Agbala Aregba revient de loin…en forme

Agbala Aregba revient de loin…en forme

SOCIETE

« Je voudrais dire à tous que je viens de quitter l’hôpital. Je ne sais comment remercier le chef de l’Etat et ses collaborateurs », ce sont-là les premiers mots de l’ex-international togolais, Agbala Aregba qui, il y a quelques semaines, était entre la vie et la mort. Les gens ne misaient pas sur sa vie, la maladie l’ayant sérieusement amoché.

C’était à travers un SOS que la famille de ce joueur talentueux à son époque, a alerté les médias sur la délicatesse de la maladie d’Agbala Aregba.

Ce dernier ne pouvait plus s’asseoir ni se tenir debout. Son cas nécessitait une urgence, mais les moyens limités dont dispose la famille, font que les uns et les autres n’attendent que la nouvelle fatale. C’était un cas désespéré en fait.
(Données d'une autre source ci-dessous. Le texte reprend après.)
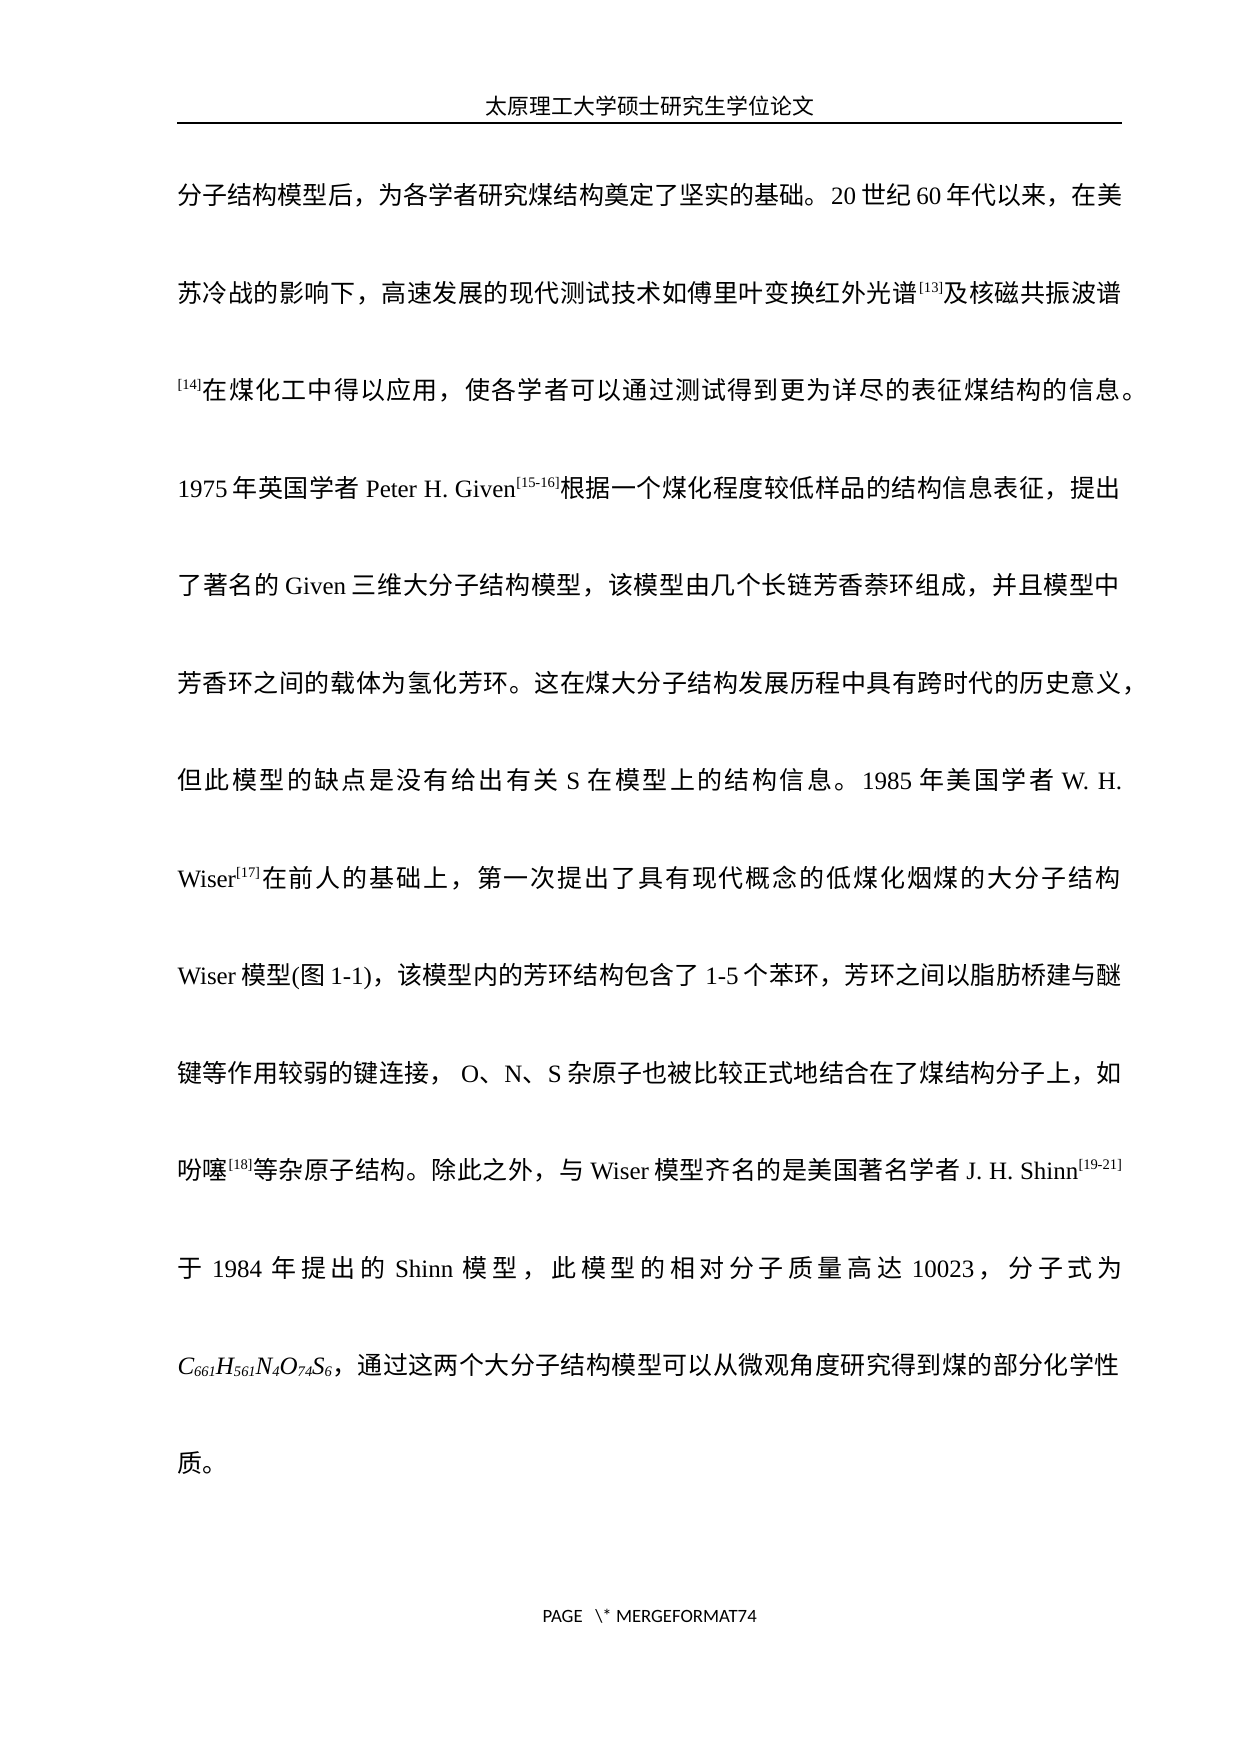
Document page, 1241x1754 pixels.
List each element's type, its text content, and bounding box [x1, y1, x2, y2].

La situation d’Aregba était parvenue aux autorités togolaises dont Faure Gnassingbé qui, à en croire le malade lui-même, a donné des instructions pour qu’il soit évacué au Pavillon militaire du Centre hospitalier universitaire (CHU) Sylvanus Olympio. Trois semaines ont suffi pour remettre Agbala Aregba sur pied. Le voilà (sur l’image) avec un sourire aux lèvres.

« Nous étions au bord du précipice et

le chef de l’Etat nous a sauvés », a reconnu Mme Francisca, la femme d’Aregba. Il y a quelques semaines, on ne pouvait pas reconnaître cet homme. Mais aujourd’hui, il revient de l’hôpital en bonne forme et regarde l’avenir d’un autre œil. Lui qui avait perdu tout espoir.

« En plus d’avoir pris soin de moi, ils (Ndlr, Faure Gnassingbé et ses collaborateurs) se sont occupés de ma famille durant tout ce temps. Aussi, ils m’ont remis une somme de 100 mille francs pour me permettre de bien gérer la suite », a-t-il dit tout content.

Agbala Aregba n’a pas manqué de remercier la presse qui a fait un travail formidable qui a abouti à sa guérison.

Comme lui, il y a encore plusieurs autres Togolais qui avaient tant donné pour ce pays, mais qui aujourd’hui, souffrent dans l’anonymat. Eux aussi ont besoin de cet accompagnement pour avoir une nouvelle chance dans la vie. Un projet ou programme pour soutenir ces personnes ne serait pas une mauvaise chose. Ce qui est déplorable, c’est d’attendre que le pire pour réagir.